In 1593 Hondius returned to Amsterdam, where he lived for the rest of his life. Hondius worked in partnership with Cornelis Claesz, a publisher, and maintained his ties to contacts in Europe and England. For example, from 1605 to 1610, Hondius engraved the plates for John Speed’s Theatre of the Empire of Great Britaine. When he acquired the Mercator plates, he added 36 maps, many engraved by him, and released the atlas under Mercator’s name, helping to solidify Mercator’s reputation posthumously.
Hondius died in 1612, at only 48 years of age, after which time his son of the same name and another son, Henricus, took over the business, including the reissuing of the Mercator atlas.
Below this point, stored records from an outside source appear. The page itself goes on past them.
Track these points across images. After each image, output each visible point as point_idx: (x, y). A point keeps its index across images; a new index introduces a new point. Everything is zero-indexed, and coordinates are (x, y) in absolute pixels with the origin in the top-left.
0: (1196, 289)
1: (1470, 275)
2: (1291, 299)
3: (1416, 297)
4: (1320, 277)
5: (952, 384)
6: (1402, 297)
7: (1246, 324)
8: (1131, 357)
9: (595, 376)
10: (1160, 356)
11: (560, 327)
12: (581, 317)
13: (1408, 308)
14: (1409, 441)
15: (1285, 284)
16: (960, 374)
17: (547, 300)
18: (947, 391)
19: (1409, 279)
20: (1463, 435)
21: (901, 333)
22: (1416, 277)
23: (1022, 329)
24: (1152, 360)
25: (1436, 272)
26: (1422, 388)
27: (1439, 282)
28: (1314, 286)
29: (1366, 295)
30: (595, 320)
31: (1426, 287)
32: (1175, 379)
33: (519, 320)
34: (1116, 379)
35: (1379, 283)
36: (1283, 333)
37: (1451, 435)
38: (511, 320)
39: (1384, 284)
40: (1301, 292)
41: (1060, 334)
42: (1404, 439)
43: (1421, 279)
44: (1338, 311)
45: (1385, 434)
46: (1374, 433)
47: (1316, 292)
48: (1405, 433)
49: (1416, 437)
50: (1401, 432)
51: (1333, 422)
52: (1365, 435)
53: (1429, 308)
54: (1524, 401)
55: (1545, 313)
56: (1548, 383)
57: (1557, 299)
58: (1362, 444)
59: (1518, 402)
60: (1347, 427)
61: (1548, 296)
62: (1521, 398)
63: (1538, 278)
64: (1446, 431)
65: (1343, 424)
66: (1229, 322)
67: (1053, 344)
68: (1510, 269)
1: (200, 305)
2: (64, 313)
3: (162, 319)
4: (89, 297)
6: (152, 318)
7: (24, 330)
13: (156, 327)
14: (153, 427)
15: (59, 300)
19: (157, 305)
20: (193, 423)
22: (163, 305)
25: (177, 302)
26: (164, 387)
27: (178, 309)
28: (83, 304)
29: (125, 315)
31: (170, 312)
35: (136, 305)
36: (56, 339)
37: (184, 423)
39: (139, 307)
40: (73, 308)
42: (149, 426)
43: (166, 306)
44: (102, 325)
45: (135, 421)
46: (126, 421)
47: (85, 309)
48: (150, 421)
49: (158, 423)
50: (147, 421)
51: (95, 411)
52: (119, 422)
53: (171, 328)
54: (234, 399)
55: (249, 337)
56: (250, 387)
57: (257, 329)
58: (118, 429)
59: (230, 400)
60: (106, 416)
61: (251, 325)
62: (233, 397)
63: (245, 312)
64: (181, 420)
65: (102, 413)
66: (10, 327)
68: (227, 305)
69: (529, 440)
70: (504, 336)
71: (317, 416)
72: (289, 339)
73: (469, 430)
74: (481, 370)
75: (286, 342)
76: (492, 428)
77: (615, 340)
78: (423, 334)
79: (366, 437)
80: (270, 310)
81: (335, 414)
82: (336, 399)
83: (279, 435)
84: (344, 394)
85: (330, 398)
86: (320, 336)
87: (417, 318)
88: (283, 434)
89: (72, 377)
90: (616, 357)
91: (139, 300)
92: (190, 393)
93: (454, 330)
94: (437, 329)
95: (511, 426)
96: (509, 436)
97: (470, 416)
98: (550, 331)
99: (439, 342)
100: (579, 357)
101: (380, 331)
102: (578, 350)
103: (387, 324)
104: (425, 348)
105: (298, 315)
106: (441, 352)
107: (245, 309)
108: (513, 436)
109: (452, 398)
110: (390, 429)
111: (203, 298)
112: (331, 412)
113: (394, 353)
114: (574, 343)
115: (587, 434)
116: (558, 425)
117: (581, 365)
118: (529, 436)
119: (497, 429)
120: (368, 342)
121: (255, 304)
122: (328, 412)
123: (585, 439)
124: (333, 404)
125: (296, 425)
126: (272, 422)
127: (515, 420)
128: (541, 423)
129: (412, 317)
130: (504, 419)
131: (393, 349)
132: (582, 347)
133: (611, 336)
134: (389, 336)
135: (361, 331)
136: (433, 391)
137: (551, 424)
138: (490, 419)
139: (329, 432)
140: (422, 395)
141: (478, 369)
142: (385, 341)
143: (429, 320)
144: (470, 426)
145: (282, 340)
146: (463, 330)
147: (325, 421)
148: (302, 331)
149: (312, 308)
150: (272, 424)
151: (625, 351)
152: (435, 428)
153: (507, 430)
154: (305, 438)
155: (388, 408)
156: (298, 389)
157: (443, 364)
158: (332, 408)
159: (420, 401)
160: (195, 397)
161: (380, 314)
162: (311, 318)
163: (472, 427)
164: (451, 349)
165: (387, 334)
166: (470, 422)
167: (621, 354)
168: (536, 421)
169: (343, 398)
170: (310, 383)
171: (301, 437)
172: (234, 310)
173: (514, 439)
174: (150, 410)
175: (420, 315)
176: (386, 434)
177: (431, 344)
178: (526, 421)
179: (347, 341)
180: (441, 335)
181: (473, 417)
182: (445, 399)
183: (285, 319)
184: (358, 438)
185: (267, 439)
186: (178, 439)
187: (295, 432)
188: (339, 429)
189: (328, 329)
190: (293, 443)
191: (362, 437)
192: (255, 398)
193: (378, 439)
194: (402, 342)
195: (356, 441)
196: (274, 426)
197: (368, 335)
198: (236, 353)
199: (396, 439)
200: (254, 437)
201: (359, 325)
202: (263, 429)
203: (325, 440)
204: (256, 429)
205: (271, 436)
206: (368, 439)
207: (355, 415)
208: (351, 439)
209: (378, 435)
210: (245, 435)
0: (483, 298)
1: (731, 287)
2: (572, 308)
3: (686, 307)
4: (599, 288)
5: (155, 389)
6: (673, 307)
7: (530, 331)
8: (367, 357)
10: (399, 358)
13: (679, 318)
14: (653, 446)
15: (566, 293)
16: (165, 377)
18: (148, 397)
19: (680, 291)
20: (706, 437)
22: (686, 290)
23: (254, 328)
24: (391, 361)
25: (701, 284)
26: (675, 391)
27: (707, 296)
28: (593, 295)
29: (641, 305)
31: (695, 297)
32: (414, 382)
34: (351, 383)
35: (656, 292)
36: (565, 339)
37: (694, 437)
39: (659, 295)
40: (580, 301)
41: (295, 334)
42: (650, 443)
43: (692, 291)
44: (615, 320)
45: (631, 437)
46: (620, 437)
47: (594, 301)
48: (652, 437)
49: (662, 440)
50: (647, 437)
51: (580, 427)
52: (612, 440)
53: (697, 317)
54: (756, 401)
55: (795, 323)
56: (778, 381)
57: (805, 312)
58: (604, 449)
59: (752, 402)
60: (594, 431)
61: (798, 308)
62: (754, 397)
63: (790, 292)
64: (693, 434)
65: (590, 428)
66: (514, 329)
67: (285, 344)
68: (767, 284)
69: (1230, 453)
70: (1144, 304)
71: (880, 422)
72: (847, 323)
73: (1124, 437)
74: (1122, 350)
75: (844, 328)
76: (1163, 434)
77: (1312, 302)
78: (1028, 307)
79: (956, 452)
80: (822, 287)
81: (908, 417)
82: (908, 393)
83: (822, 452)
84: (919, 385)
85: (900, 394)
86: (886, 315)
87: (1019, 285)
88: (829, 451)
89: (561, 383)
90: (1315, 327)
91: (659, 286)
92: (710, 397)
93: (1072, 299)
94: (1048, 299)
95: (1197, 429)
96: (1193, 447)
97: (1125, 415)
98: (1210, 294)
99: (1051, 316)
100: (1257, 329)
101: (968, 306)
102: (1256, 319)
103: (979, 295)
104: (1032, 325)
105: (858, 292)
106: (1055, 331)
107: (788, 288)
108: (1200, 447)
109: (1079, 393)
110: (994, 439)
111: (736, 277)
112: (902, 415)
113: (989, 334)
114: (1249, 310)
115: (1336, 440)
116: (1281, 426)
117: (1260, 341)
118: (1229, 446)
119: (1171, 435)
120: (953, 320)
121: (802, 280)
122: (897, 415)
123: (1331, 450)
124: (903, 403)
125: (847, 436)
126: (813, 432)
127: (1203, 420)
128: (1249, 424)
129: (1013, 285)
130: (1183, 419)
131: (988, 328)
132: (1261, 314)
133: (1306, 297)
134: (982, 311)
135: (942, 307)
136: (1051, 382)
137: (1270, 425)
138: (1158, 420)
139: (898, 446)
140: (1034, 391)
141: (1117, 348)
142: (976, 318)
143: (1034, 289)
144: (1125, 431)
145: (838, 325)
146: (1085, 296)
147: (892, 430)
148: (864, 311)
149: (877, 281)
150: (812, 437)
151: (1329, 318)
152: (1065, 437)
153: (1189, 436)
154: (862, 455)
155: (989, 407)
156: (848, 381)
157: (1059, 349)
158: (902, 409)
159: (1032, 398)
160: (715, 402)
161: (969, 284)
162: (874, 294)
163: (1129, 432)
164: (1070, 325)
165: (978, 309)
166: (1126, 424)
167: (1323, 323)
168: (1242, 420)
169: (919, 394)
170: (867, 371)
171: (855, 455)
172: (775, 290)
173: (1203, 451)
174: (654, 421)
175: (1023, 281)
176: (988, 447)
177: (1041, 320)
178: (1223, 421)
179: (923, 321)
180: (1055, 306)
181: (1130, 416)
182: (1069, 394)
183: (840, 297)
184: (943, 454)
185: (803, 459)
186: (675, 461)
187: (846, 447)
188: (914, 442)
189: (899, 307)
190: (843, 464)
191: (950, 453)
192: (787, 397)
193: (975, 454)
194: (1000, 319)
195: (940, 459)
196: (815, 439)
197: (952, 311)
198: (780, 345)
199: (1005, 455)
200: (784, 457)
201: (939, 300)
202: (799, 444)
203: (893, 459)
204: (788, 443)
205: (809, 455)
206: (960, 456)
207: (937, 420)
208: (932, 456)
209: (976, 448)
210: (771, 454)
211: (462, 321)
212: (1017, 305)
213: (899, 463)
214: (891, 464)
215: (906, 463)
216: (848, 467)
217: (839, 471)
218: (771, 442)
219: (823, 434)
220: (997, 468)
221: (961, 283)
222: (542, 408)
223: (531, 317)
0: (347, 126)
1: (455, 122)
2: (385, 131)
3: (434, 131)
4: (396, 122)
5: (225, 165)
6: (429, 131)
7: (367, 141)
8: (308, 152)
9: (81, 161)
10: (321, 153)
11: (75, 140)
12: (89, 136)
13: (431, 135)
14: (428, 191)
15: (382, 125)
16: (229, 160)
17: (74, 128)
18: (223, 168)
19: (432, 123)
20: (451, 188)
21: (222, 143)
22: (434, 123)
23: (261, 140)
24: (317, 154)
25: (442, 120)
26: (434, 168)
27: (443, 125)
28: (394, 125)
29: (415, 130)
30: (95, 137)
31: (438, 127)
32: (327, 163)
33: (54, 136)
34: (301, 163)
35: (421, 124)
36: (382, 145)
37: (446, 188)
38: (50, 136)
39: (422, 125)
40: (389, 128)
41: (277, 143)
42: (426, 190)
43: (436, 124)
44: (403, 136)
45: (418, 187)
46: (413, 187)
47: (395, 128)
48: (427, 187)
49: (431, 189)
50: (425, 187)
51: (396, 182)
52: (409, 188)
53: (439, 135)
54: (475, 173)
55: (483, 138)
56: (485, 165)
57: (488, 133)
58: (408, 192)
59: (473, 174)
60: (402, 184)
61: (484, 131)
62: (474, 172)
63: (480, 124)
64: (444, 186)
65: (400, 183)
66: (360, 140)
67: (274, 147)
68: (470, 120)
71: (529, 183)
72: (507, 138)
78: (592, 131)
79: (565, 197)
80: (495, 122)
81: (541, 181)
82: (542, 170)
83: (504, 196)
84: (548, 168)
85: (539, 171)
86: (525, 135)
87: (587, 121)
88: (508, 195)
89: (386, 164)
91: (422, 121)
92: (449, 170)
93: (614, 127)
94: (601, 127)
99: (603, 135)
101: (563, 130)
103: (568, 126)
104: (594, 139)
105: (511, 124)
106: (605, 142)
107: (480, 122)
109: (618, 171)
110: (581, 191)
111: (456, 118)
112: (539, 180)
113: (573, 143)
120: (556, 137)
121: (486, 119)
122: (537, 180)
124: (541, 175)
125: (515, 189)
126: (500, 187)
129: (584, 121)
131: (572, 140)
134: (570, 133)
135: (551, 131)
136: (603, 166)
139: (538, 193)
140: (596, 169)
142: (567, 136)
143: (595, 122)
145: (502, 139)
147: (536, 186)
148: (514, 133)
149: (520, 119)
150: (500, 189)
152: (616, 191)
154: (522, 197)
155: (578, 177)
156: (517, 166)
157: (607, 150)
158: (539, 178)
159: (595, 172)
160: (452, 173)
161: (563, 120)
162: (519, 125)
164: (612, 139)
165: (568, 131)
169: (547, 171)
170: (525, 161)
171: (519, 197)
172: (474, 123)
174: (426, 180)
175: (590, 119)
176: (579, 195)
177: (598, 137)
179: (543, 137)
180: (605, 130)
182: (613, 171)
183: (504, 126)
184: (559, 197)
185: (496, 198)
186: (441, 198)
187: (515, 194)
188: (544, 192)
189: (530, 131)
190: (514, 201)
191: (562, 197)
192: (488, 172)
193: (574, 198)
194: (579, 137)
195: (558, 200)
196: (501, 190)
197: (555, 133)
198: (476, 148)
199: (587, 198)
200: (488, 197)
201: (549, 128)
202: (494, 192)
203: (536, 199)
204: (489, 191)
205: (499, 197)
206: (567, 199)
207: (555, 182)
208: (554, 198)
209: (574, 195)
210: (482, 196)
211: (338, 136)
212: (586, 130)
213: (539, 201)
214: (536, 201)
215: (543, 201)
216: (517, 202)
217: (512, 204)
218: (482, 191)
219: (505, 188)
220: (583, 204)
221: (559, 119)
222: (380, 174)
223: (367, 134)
Jan Jansson joined the partnership ca. 1630, having married the younger Hondius’ sister. From 1633, Johannes Janssonius was also listed as a co-publisher for the atlas. Their combined maps, added to Mercator’s, eventually created an eleven-volume work, the Atlas Major, which was rivalled only by the Blaeu’s atlases.
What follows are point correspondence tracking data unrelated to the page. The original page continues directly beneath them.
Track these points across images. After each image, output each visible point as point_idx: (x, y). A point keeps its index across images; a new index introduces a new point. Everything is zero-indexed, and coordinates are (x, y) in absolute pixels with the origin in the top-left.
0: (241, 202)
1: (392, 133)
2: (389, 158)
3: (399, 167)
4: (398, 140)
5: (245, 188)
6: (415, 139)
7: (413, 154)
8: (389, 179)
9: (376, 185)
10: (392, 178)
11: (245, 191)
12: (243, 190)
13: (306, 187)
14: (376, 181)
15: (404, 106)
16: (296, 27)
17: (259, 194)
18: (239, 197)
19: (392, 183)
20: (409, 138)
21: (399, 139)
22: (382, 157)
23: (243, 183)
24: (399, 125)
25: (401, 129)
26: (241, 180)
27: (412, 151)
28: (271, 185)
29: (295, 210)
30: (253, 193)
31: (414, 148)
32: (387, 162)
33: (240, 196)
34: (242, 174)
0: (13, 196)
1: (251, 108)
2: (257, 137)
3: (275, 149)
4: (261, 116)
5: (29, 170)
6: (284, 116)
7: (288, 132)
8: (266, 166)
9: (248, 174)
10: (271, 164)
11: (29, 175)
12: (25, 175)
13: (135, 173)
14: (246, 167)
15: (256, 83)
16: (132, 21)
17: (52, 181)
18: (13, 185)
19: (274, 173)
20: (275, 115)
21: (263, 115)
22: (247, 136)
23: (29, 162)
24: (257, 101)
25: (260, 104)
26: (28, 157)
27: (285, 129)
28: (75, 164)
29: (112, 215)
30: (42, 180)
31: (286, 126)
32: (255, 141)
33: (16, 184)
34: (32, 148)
This map, from one of the most important publications of the Dutch Golden Age, in turn shows one of the most important colonial holdings of the seventeenth century, an area that interested not only Spain, but also its imperial rivals.
Jan Janssonius (also known as Johann or Jan Jansson or Janszoon) (1588-1664) was a renowned geographer and publisher of the seventeenth century, when the Dutch dominated map publishing in Europe. Born in Arnhem, Jan was first exposed to the trade via his father, who was also a bookseller and publisher. In 1612, Jan married the daughter of Jodocus Hondius, who was also a prominent mapmaker and seller. Jonssonius’ first maps date from 1616.
In the 1630s, Janssonius worked with his brother-in-law, Henricus Hondius. Their most successful venture was to reissue the Mercator-Hondius atlas. Jodocus Hondius had acquired the plates to the Mercator atlas, first published in 1595, and added 36 additional maps. After Hondius died in 1612, Henricus took over publication; Janssonius joined the venture in 1633. Eventually, the atlas was renamed the Atlas Novus and then the Atlas Major, by which time it had expanded to eleven volumes. Janssonius is also well known for his volume of English county maps, published in 1646.
Janssonius died in Amsterdam in 1664. His son-in-law, Johannes van Waesbergen, took over his business. Eventually, many of Janssonius’ plates were sold to Gerard Valck and Pieter Schenk, who added their names and continued to reissue the maps.